* [The problem] Go through the records and give each one again exactly.

* [Saved data entries]
=== Begin Enclosure ===
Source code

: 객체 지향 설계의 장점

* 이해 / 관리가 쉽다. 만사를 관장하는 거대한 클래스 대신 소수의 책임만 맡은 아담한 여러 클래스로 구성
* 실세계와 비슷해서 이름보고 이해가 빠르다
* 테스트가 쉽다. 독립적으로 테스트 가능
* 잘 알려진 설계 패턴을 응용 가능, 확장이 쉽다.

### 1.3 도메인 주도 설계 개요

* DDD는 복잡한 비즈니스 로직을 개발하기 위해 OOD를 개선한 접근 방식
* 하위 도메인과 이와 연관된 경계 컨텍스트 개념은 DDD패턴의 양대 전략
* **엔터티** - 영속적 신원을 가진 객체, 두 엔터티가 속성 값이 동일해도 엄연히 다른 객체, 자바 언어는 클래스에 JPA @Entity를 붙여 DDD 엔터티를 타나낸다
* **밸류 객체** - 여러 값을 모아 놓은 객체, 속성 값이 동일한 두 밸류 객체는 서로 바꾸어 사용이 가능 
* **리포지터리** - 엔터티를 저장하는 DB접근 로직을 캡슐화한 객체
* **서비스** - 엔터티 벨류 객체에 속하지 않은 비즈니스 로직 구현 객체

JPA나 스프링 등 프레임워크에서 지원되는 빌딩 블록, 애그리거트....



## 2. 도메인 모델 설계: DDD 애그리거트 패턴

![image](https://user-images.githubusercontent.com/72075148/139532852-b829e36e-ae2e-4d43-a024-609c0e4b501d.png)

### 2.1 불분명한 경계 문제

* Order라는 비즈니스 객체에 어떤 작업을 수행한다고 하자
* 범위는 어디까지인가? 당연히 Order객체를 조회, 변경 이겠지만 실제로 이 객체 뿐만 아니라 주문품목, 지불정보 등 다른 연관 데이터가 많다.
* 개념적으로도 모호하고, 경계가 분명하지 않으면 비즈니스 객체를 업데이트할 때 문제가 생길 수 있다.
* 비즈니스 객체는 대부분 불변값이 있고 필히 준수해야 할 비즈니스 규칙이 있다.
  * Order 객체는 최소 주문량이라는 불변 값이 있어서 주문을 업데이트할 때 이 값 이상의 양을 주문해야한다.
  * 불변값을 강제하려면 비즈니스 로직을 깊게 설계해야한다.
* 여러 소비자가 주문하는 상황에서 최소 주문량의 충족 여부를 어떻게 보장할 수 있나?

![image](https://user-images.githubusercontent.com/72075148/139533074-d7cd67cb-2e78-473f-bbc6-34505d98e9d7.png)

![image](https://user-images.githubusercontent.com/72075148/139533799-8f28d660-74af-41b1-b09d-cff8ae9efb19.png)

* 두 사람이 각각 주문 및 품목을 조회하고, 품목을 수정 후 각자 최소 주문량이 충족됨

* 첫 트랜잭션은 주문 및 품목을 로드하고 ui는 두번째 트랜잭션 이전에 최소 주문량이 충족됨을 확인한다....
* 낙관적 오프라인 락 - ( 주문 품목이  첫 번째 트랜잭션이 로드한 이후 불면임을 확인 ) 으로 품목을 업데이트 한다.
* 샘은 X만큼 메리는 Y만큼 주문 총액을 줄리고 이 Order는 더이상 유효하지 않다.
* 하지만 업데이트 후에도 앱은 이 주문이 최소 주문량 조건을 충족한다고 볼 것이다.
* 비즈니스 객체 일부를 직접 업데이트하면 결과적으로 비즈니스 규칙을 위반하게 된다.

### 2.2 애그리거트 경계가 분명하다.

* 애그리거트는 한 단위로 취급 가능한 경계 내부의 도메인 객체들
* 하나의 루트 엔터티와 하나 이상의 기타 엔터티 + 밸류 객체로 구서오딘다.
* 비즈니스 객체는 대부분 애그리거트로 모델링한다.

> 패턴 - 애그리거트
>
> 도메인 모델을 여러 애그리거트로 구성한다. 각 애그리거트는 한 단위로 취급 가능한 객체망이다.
=== End Enclosure ===
* [Reply to the exercise]
Source code

: 객체 지향 설계의 장점

* 이해 / 관리가 쉽다. 만사를 관장하는 거대한 클래스 대신 소수의 책임만 맡은 아담한 여러 클래스로 구성
* 실세계와 비슷해서 이름보고 이해가 빠르다
* 테스트가 쉽다. 독립적으로 테스트 가능
* 잘 알려진 설계 패턴을 응용 가능, 확장이 쉽다.

### 1.3 도메인 주도 설계 개요

* DDD는 복잡한 비즈니스 로직을 개발하기 위해 OOD를 개선한 접근 방식
* 하위 도메인과 이와 연관된 경계 컨텍스트 개념은 DDD패턴의 양대 전략
* **엔터티** - 영속적 신원을 가진 객체, 두 엔터티가 속성 값이 동일해도 엄연히 다른 객체, 자바 언어는 클래스에 JPA @Entity를 붙여 DDD 엔터티를 타나낸다
* **밸류 객체** - 여러 값을 모아 놓은 객체, 속성 값이 동일한 두 밸류 객체는 서로 바꾸어 사용이 가능 
* **리포지터리** - 엔터티를 저장하는 DB접근 로직을 캡슐화한 객체
* **서비스** - 엔터티 벨류 객체에 속하지 않은 비즈니스 로직 구현 객체

JPA나 스프링 등 프레임워크에서 지원되는 빌딩 블록, 애그리거트....



## 2. 도메인 모델 설계: DDD 애그리거트 패턴

![image](https://user-images.githubusercontent.com/72075148/139532852-b829e36e-ae2e-4d43-a024-609c0e4b501d.png)

### 2.1 불분명한 경계 문제

* Order라는 비즈니스 객체에 어떤 작업을 수행한다고 하자
* 범위는 어디까지인가? 당연히 Order객체를 조회, 변경 이겠지만 실제로 이 객체 뿐만 아니라 주문품목, 지불정보 등 다른 연관 데이터가 많다.
* 개념적으로도 모호하고, 경계가 분명하지 않으면 비즈니스 객체를 업데이트할 때 문제가 생길 수 있다.
* 비즈니스 객체는 대부분 불변값이 있고 필히 준수해야 할 비즈니스 규칙이 있다.
  * Order 객체는 최소 주문량이라는 불변 값이 있어서 주문을 업데이트할 때 이 값 이상의 양을 주문해야한다.
  * 불변값을 강제하려면 비즈니스 로직을 깊게 설계해야한다.
* 여러 소비자가 주문하는 상황에서 최소 주문량의 충족 여부를 어떻게 보장할 수 있나?

![image](https://user-images.githubusercontent.com/72075148/139533074-d7cd67cb-2e78-473f-bbc6-34505d98e9d7.png)

![image](https://user-images.githubusercontent.com/72075148/139533799-8f28d660-74af-41b1-b09d-cff8ae9efb19.png)

* 두 사람이 각각 주문 및 품목을 조회하고, 품목을 수정 후 각자 최소 주문량이 충족됨

* 첫 트랜잭션은 주문 및 품목을 로드하고 ui는 두번째 트랜잭션 이전에 최소 주문량이 충족됨을 확인한다....
* 낙관적 오프라인 락 - ( 주문 품목이  첫 번째 트랜잭션이 로드한 이후 불면임을 확인 ) 으로 품목을 업데이트 한다.
* 샘은 X만큼 메리는 Y만큼 주문 총액을 줄리고 이 Order는 더이상 유효하지 않다.
* 하지만 업데이트 후에도 앱은 이 주문이 최소 주문량 조건을 충족한다고 볼 것이다.
* 비즈니스 객체 일부를 직접 업데이트하면 결과적으로 비즈니스 규칙을 위반하게 된다.

### 2.2 애그리거트 경계가 분명하다.

* 애그리거트는 한 단위로 취급 가능한 경계 내부의 도메인 객체들
* 하나의 루트 엔터티와 하나 이상의 기타 엔터티 + 밸류 객체로 구서오딘다.
* 비즈니스 객체는 대부분 애그리거트로 모델링한다.

> 패턴 - 애그리거트
>
> 도메인 모델을 여러 애그리거트로 구성한다. 각 애그리거트는 한 단위로 취급 가능한 객체망이다.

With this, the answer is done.